Five Steps to Equilibrium Heaven

Five Steps to Equilibrium Heaven

During my teaching career, I've noticed that many students, especially at the beginning of the course, find it challenging to grasp the abstract nature of economics and effectively communicate their analysis using diagrams. To address these common struggles, this framework began as a simple guide for beginners and has evolved into a comprehensive approach that takes students from basic analysis to expert economic thinking.

The five essential steps provide a clear pathway for analysing market equilibrium changes and articulating that understanding—a crucial skill for economics examinations that often makes the difference between average and exceptional grades. The later steps can help to reveal more nuance when students have more experience and can take better control of their own writing.

The beauty of this approach is its flexibility and scalability. Whether you're preparing for IB Economics or simply wanting to better understand market dynamics, this structured method will help develop both your analytical and communication skills and transform complex economic concepts into manageable, step-by-step analysis.


The very basics

The following five steps should be used, in this exact sequence, to secure strong analysis, and correct communication.

  1. Identify the original equilibrium P1Q1.
  2. Identify what one thing has shifted, and in what direction.
  3. Identify the size of the disequilibrium at the original P1; is it a shortage or surplus?
  4. Identify the contraction or extension to find the new equilibrium along the curve that did not move.
  5. Compare new equilibrium P2Q2 to old equilibrium P1Q1; has the price increased or decreased and has the market grown or shrunk?
Example: Using your knowledge of economics, explain what happens to the market for pizza if the price of tomatoes and cheese increases.
The pizza market begins in equilibrium at P1Q1 until rising costs of tomatoes and cheese shift supply leftward from S1 to S2. At the original price P1, a shortage emerges as producers offer fewer pizzas than consumers demand.
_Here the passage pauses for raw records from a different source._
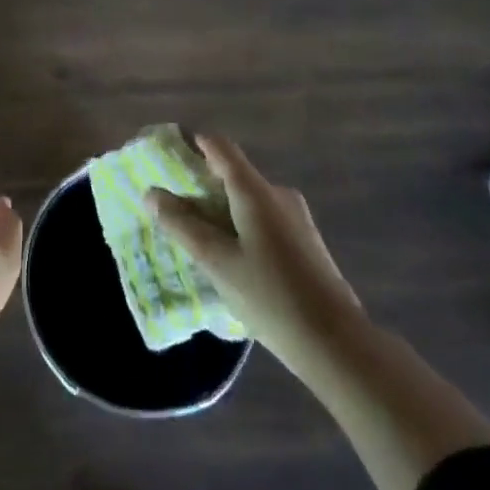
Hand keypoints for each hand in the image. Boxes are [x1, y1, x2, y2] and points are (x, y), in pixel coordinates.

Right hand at [149, 134, 363, 371]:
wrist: (337, 344)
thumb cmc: (271, 297)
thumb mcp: (217, 263)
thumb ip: (183, 225)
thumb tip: (152, 193)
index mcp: (256, 191)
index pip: (220, 147)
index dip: (193, 144)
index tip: (168, 157)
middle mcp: (278, 195)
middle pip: (234, 176)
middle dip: (202, 188)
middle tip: (175, 212)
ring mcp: (296, 219)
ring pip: (249, 202)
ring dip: (222, 213)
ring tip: (198, 242)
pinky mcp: (305, 243)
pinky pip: (264, 221)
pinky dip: (241, 229)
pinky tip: (232, 262)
Price signals then guide market adjustment—rising prices incentivize producers to increase quantity supplied along S2 while consumers reduce quantity demanded. The new equilibrium at P2Q2 features a higher price and smaller market size, showing how the price mechanism efficiently resolves market disequilibrium.

Intermediate

Add these insights to show some deeper knowledge and understanding

  • Use the following concepts to explain why and how the new equilibrium was found;
    • signals, incentives, the invisible hand
  • Identify impacts upon efficiency, via comments upon allocative efficiency 
  • You will also see opportunities to use elasticity to develop your insights. For example, has Qd changed relatively more or relatively less than the change in P?
  • Comment upon the change in welfare of stakeholders.
    • For example, are consumers better off or worse off? Consider how consumer surplus has changed.
    • For example, are producers better off or worse off? Consider how producer surplus has changed.

Expert

In the IB questions that use AO3 terms such as evaluate and discuss you must explore the situation at a deeper level. It is quite likely there are valid opposing conclusions. And very often it depends on the context of the examples used, e.g. real world examples (RWE)

  • Consider how the nine key concepts could be used to generate interesting and debatable talking points;
    • Efficiency, Equity, Scarcity, Choice, Intervention, Sustainability, Interdependence, Change, Economic Well-being
  • Do you think the disequilibrium will be solved quickly or not? Why? What are the impacts?
  • Is there a difference between observations in the short term versus what could happen in the long term? e.g. painful tax increase seen immediately but ultimately over time those people will stop smoking and benefit. 
  • If the situation is caused by government policy, e.g. tax, consider the strengths and weaknesses / pro and con / adv and disadv.
    • Are there unintended consequences or adverse side effects?
  • Weigh-up and rank the arguments providing reasoning, logic, justification.
  • Enter debate by offering counterpoints, before arriving at a conclusion.